> **Exercise aim**
Return the records below exactly; pictures stay out.

[Items listed in a dataset]
=== Section Start ===

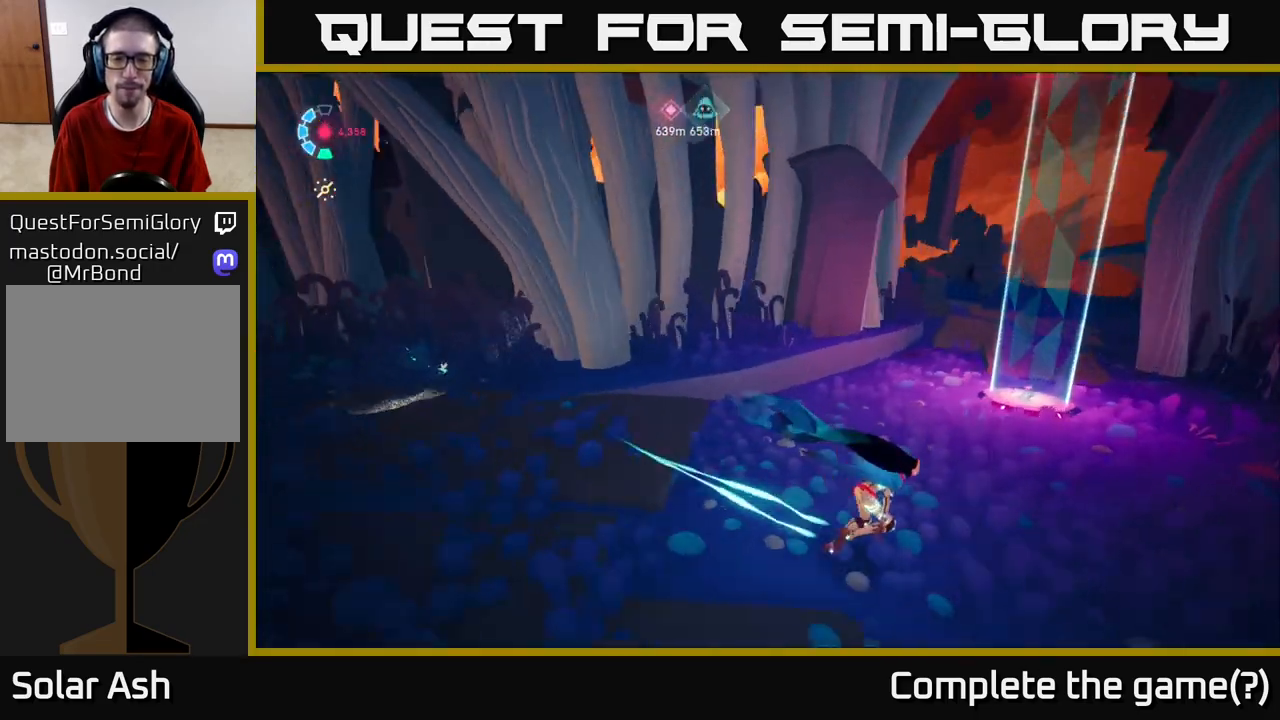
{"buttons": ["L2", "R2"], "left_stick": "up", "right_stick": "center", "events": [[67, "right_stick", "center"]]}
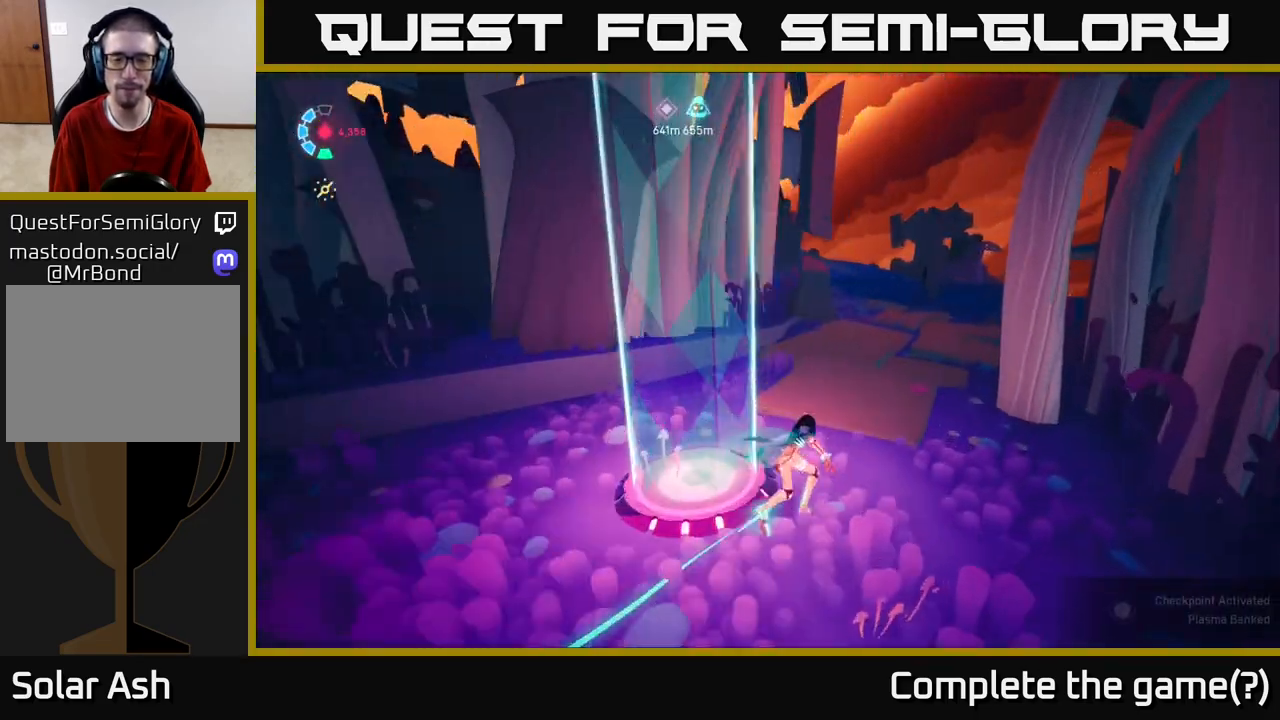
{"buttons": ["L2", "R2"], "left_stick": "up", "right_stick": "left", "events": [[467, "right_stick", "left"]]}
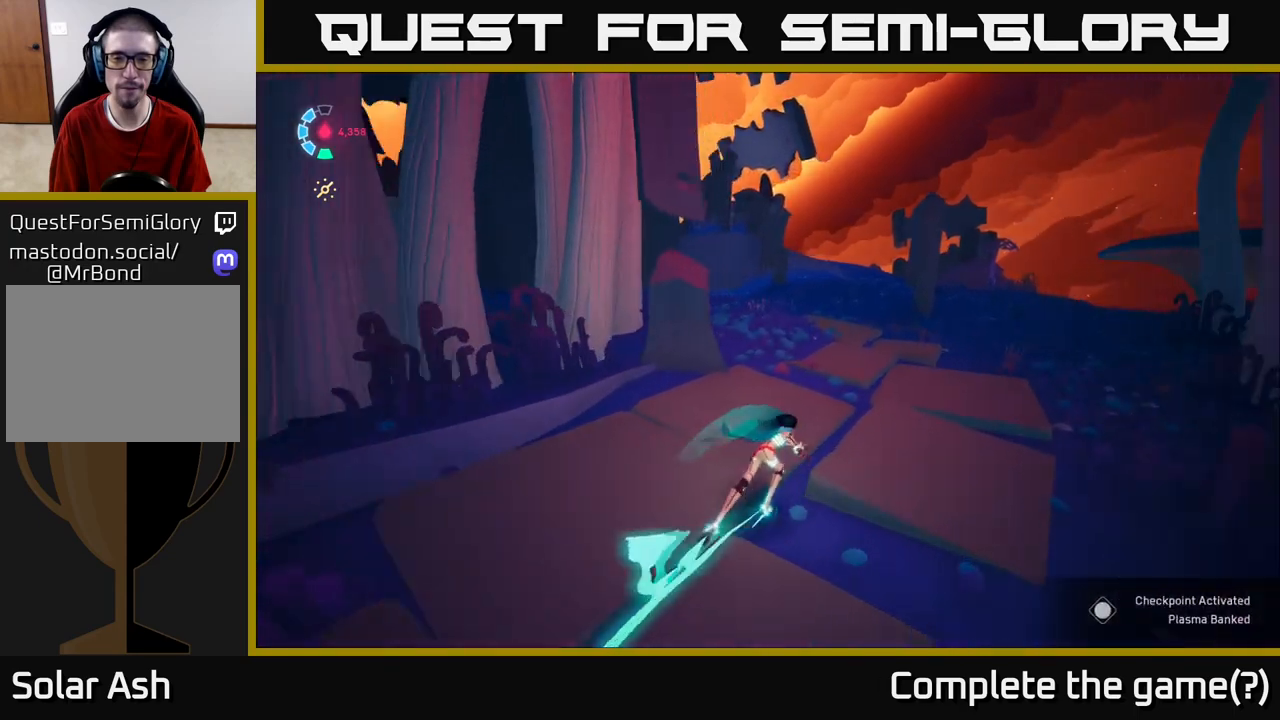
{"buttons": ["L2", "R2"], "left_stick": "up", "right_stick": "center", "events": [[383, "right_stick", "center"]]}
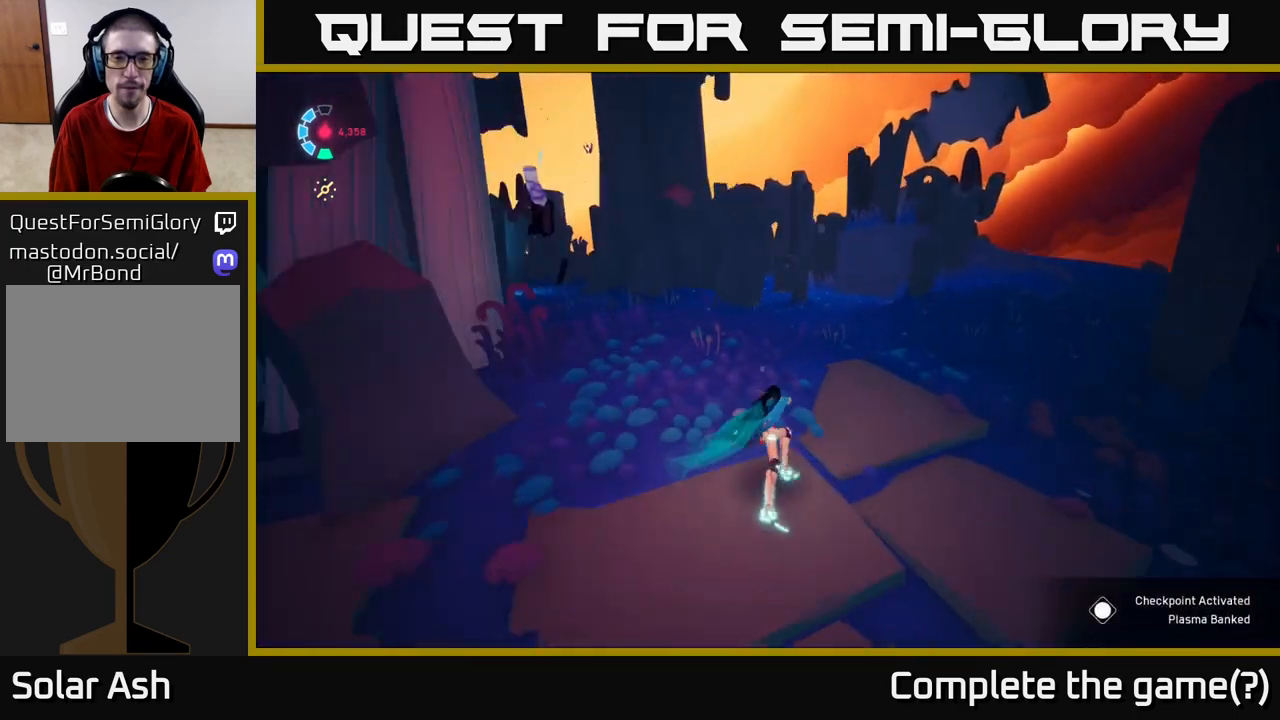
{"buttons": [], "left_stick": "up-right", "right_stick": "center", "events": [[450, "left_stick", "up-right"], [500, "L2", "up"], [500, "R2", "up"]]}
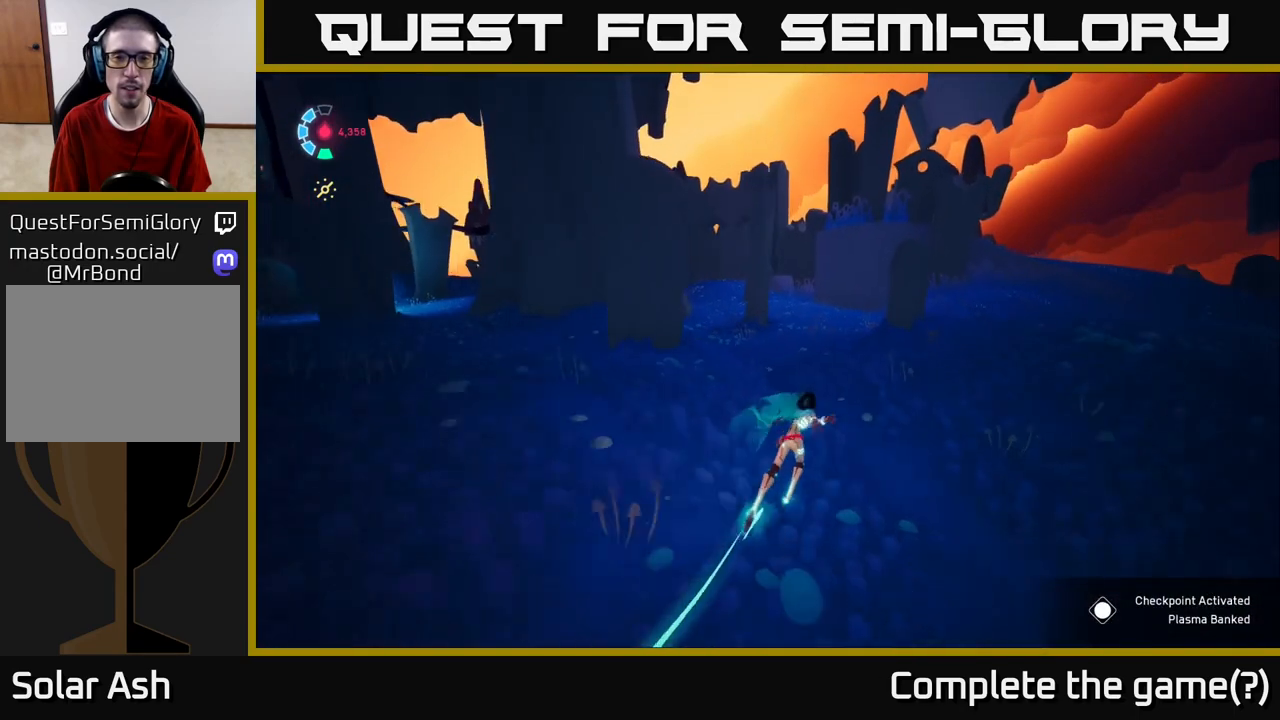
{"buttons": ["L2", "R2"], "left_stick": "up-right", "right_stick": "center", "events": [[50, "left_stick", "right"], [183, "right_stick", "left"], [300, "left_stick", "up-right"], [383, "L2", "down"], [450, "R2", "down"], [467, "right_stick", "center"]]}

=== Section End ===

> **Solution below**
{"buttons": ["L2", "R2"], "left_stick": "up", "right_stick": "center", "events": [[67, "right_stick", "center"]]}
{"buttons": ["L2", "R2"], "left_stick": "up", "right_stick": "left", "events": [[467, "right_stick", "left"]]}
{"buttons": ["L2", "R2"], "left_stick": "up", "right_stick": "center", "events": [[383, "right_stick", "center"]]}
{"buttons": [], "left_stick": "up-right", "right_stick": "center", "events": [[450, "left_stick", "up-right"], [500, "L2", "up"], [500, "R2", "up"]]}
{"buttons": ["L2", "R2"], "left_stick": "up-right", "right_stick": "center", "events": [[50, "left_stick", "right"], [183, "right_stick", "left"], [300, "left_stick", "up-right"], [383, "L2", "down"], [450, "R2", "down"], [467, "right_stick", "center"]]}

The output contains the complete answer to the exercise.